Carl Anderson writes: Conferring is not the icing on the cake; it is the cake.  Conferring truly is the sweet spot of all that we do.

It is through conferring that we build community with our students; conferring affords us the opportunity to reach into every single reader and writer in our classrooms. Conferring is not just an add-on. It is a critical component of our work in classrooms. But, this is the part of the workshop that is hard for teachers. We often don’t know the questions to ask our students.

Conferring: A Conversation

Instead of thinking about the right or wrong questions to ask learners, perhaps we should think about conferring as a conversation. Lucy Calkins tells about working with a group of teachers one day. She read aloud a story written by a child: My grandfather was sick. He went to the hospital. He died. He went to God. Then, she asked the participants how they would confer with that student. Some of the questions they suggested asking were: What would you add to your story? What did the hospital look like? Finally one teacher raised hand from the back of room and said, I am probably wrong, but I think I would just hug the child and say I am sorry about your grandfather.

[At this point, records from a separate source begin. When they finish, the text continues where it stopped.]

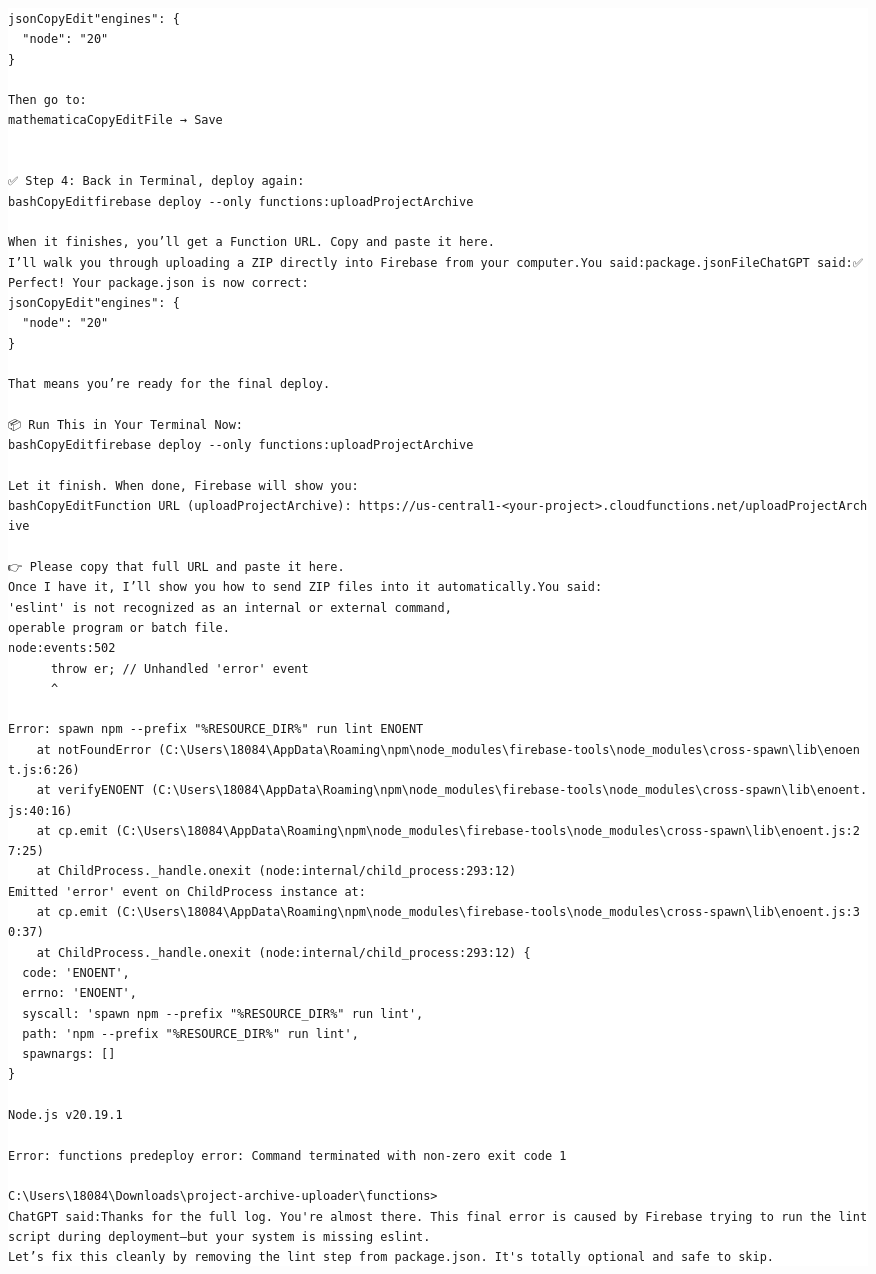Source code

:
 ``` when you're done.
jsonCopyEdit"engines": {
  "node": "20"
}

Then go to:
mathematicaCopyEditFile → Save


✅ Step 4: Back in Terminal, deploy again:
bashCopyEditfirebase deploy --only functions:uploadProjectArchive

When it finishes, you’ll get a Function URL. Copy and paste it here.
I’ll walk you through uploading a ZIP directly into Firebase from your computer.You said:package.jsonFileChatGPT said:✅ Perfect! Your package.json is now correct:
jsonCopyEdit"engines": {
  "node": "20"
}

That means you’re ready for the final deploy.

📦 Run This in Your Terminal Now:
bashCopyEditfirebase deploy --only functions:uploadProjectArchive

Let it finish. When done, Firebase will show you:
bashCopyEditFunction URL (uploadProjectArchive): https://us-central1-<your-project>.cloudfunctions.net/uploadProjectArchive

👉 Please copy that full URL and paste it here.
Once I have it, I’ll show you how to send ZIP files into it automatically.You said:
'eslint' is not recognized as an internal or external command,
operable program or batch file.
node:events:502
      throw er; // Unhandled 'error' event
      ^

Error: spawn npm --prefix "%RESOURCE_DIR%" run lint ENOENT
    at notFoundError (C:\Users\18084\AppData\Roaming\npm\node_modules\firebase-tools\node_modules\cross-spawn\lib\enoent.js:6:26)
    at verifyENOENT (C:\Users\18084\AppData\Roaming\npm\node_modules\firebase-tools\node_modules\cross-spawn\lib\enoent.js:40:16)
    at cp.emit (C:\Users\18084\AppData\Roaming\npm\node_modules\firebase-tools\node_modules\cross-spawn\lib\enoent.js:27:25)
    at ChildProcess._handle.onexit (node:internal/child_process:293:12)
Emitted 'error' event on ChildProcess instance at:
    at cp.emit (C:\Users\18084\AppData\Roaming\npm\node_modules\firebase-tools\node_modules\cross-spawn\lib\enoent.js:30:37)
    at ChildProcess._handle.onexit (node:internal/child_process:293:12) {
  code: 'ENOENT',
  errno: 'ENOENT',
  syscall: 'spawn npm --prefix "%RESOURCE_DIR%" run lint',
  path: 'npm --prefix "%RESOURCE_DIR%" run lint',
  spawnargs: []
}

Node.js v20.19.1

Error: functions predeploy error: Command terminated with non-zero exit code 1

C:\Users\18084\Downloads\project-archive-uploader\functions>
ChatGPT said:Thanks for the full log. You're almost there. This final error is caused by Firebase trying to run the lint script during deployment—but your system is missing eslint.
Let’s fix this cleanly by removing the lint step from package.json. It's totally optional and safe to skip.
```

A Framework for Conversation

In order to help us think about conferring as a conversation rather than a question and answer session, the consultants shared with us a framework for every conference we might engage in with students. The architecture they suggest is:

  • Listen
  • Think
  • Teach
  • Try

Someone in the audience suggested that this structure would work for every single conversation we have with children. Listen to what the child has to say; think about what is most important to praise them for and help them with; teach them one thing that is new and give them a way to try it out. We were reminded that the focus should be on the bigger, more global instructional issues-not event-specific tasks. Teach a child a strategy for spelling unknown words; don’t teach her how to spell a specific word.

We should keep in mind Donald Murray’s wise words when we enter into a conference with a student:

How should we respond to a look, a piece of blackberry pie, a kiss, a death in the family, a joke, to the sneaky warm of the winter sun when it touches a hand? As a human being. There can be no way-no single, correct, preconceived way-for one human being in the dynamic, ever-changing context of a human interaction to respond to another human being.